TASK OBJECTIVE:
Ignoring every picture, transcribe the data in full as it stands.
[Start of Attachment]
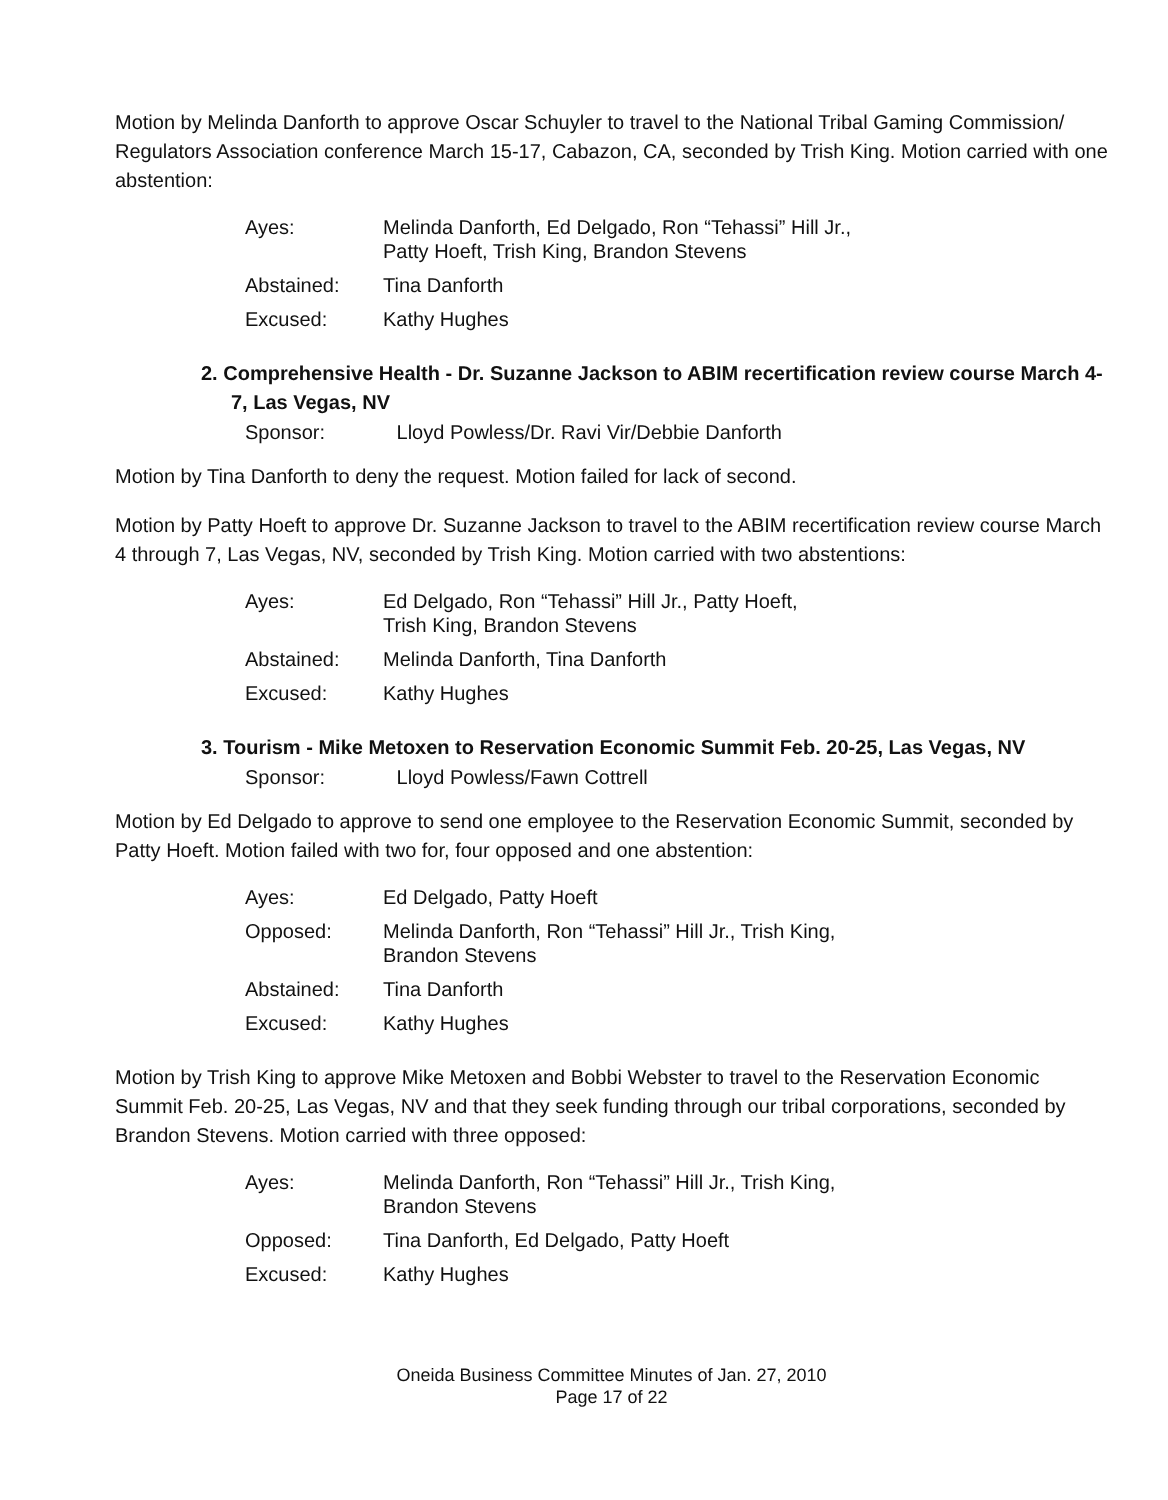Motion by Melinda Danforth to approve Oscar Schuyler to travel to the National Tribal Gaming Commission/ Regulators Association conference March 15-17, Cabazon, CA, seconded by Trish King. Motion carried with one abstention:
| Ayes: | Melinda Danforth, Ed Delgado, Ron “Tehassi” Hill Jr., Patty Hoeft, Trish King, Brandon Stevens |
| Abstained: | Tina Danforth |
| Excused: | Kathy Hughes |
2. Comprehensive Health - Dr. Suzanne Jackson to ABIM recertification review course March 4-7, Las Vegas, NV
Sponsor: Lloyd Powless/Dr. Ravi Vir/Debbie Danforth
Motion by Tina Danforth to deny the request. Motion failed for lack of second.
Motion by Patty Hoeft to approve Dr. Suzanne Jackson to travel to the ABIM recertification review course March 4 through 7, Las Vegas, NV, seconded by Trish King. Motion carried with two abstentions:
| Ayes: | Ed Delgado, Ron “Tehassi” Hill Jr., Patty Hoeft, Trish King, Brandon Stevens |
| Abstained: | Melinda Danforth, Tina Danforth |
| Excused: | Kathy Hughes |
3. Tourism - Mike Metoxen to Reservation Economic Summit Feb. 20-25, Las Vegas, NV
Sponsor: Lloyd Powless/Fawn Cottrell
Motion by Ed Delgado to approve to send one employee to the Reservation Economic Summit, seconded by Patty Hoeft. Motion failed with two for, four opposed and one abstention:
| Ayes: | Ed Delgado, Patty Hoeft |
| Opposed: | Melinda Danforth, Ron “Tehassi” Hill Jr., Trish King, Brandon Stevens |
| Abstained: | Tina Danforth |
| Excused: | Kathy Hughes |
Motion by Trish King to approve Mike Metoxen and Bobbi Webster to travel to the Reservation Economic Summit Feb. 20-25, Las Vegas, NV and that they seek funding through our tribal corporations, seconded by Brandon Stevens. Motion carried with three opposed:
| Ayes: | Melinda Danforth, Ron “Tehassi” Hill Jr., Trish King, Brandon Stevens |
| Opposed: | Tina Danforth, Ed Delgado, Patty Hoeft |
| Excused: | Kathy Hughes |
Oneida Business Committee Minutes of Jan. 27, 2010
Page 17 of 22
[End of Attachment]
TASK RESULT:
Motion by Melinda Danforth to approve Oscar Schuyler to travel to the National Tribal Gaming Commission/ Regulators Association conference March 15-17, Cabazon, CA, seconded by Trish King. Motion carried with one abstention:
| Ayes: | Melinda Danforth, Ed Delgado, Ron “Tehassi” Hill Jr., Patty Hoeft, Trish King, Brandon Stevens |
| Abstained: | Tina Danforth |
| Excused: | Kathy Hughes |
2. Comprehensive Health - Dr. Suzanne Jackson to ABIM recertification review course March 4-7, Las Vegas, NV
Sponsor: Lloyd Powless/Dr. Ravi Vir/Debbie Danforth
Motion by Tina Danforth to deny the request. Motion failed for lack of second.
Motion by Patty Hoeft to approve Dr. Suzanne Jackson to travel to the ABIM recertification review course March 4 through 7, Las Vegas, NV, seconded by Trish King. Motion carried with two abstentions:
| Ayes: | Ed Delgado, Ron “Tehassi” Hill Jr., Patty Hoeft, Trish King, Brandon Stevens |
| Abstained: | Melinda Danforth, Tina Danforth |
| Excused: | Kathy Hughes |
3. Tourism - Mike Metoxen to Reservation Economic Summit Feb. 20-25, Las Vegas, NV
Sponsor: Lloyd Powless/Fawn Cottrell
Motion by Ed Delgado to approve to send one employee to the Reservation Economic Summit, seconded by Patty Hoeft. Motion failed with two for, four opposed and one abstention:
| Ayes: | Ed Delgado, Patty Hoeft |
| Opposed: | Melinda Danforth, Ron “Tehassi” Hill Jr., Trish King, Brandon Stevens |
| Abstained: | Tina Danforth |
| Excused: | Kathy Hughes |
Motion by Trish King to approve Mike Metoxen and Bobbi Webster to travel to the Reservation Economic Summit Feb. 20-25, Las Vegas, NV and that they seek funding through our tribal corporations, seconded by Brandon Stevens. Motion carried with three opposed:
| Ayes: | Melinda Danforth, Ron “Tehassi” Hill Jr., Trish King, Brandon Stevens |
| Opposed: | Tina Danforth, Ed Delgado, Patty Hoeft |
| Excused: | Kathy Hughes |
Oneida Business Committee Minutes of Jan. 27, 2010
Page 17 of 22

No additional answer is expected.